What's the difference between the index, cached, and staged in git?
GitGit Problem Overview
Are these the same thing? If so, why are there so many terms?!
Also, I know there is this thing called git stash, which is a place where you can temporarily store changes to your working copy without committing them to the repo. I find this tool really useful, but again, the name is very similar to a bunch of other concepts in git -> this is very confusing!!
Git Solutions
Solution 1 - Git
The index/stage/cache are the same thing - as for why so many terms, I think that index was the 'original' term, but people found it confusing, so the other terms were introduced. And I agree that it makes things a bit confusing sometimes at first.
The stash
facility of git is a way to store 'in-progress' work that you don't want to commit right now in a commit object that gets stored in a particular stash directory/database).

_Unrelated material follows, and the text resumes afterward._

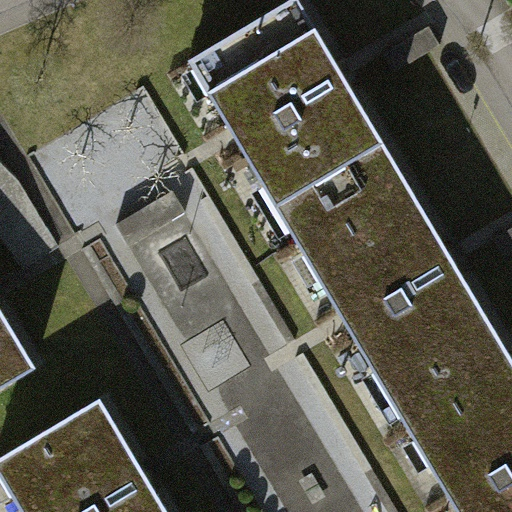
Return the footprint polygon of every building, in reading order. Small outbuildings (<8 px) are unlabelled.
[(511,511),(511,342),(312,0),(291,0),(190,59),(454,511),(511,511)] [(444,45),(433,27),(386,54),(397,73),(444,45)] [(511,256),(511,231),(497,240),(508,259),(511,256)] [(0,388),(50,360),(0,272),(0,388)] [(167,511),(99,396),(0,454),(0,473),(23,511),(167,511)]
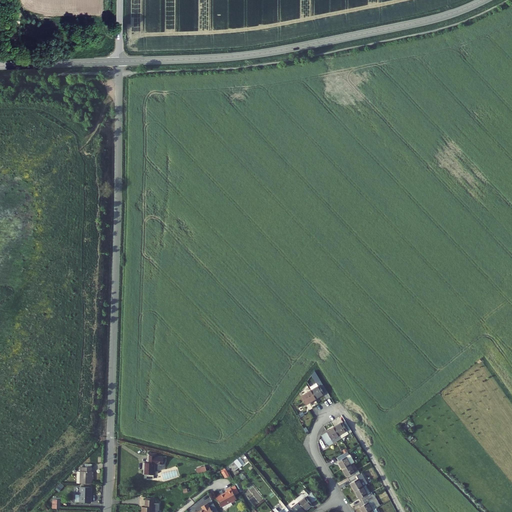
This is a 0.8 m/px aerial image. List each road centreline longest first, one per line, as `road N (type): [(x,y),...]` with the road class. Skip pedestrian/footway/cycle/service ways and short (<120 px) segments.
road 1 (residential): [(107,511),(119,61)]
road 2 (secondary): [(483,0),(433,19),(290,48),(119,61)]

The basic stash
command will store uncommitted changes made to the working directory (both cached/staged and uncached/unstaged changes) and will then revert the working directory to HEAD.
It's not really related to the index/stage/cache except that it'll store away uncommitted changes that are in the cache.
This lets you quickly save the state of a dirty working directory and index so you can perform different work in a clean environment. Later you can get back the information in the stash object and apply it to your working directory (even if the working directory itself is in a different state).
The official git stash
manpage has pretty good detail, while remaining understandable. It also has good examples of scenarios of how stash
might be used.
Solution 2 - Git
It's very confusing indeed. The 3 terms are used interchangeably. Here's my take on why it's called each of those things. The git index is:
- a binary file
.git/index
that is an index of all the tracked files - used as a staging area for commits
- contains cached SHA1 hashes for the files (speeds up performance)
An important note is that the index/cache/stage contains a list of ALL files under source control, even unchanged ones. Unfortunately, phrases like "add a file to the index" or "file is staged to the index" can misleadingly imply that the index only contains changed files.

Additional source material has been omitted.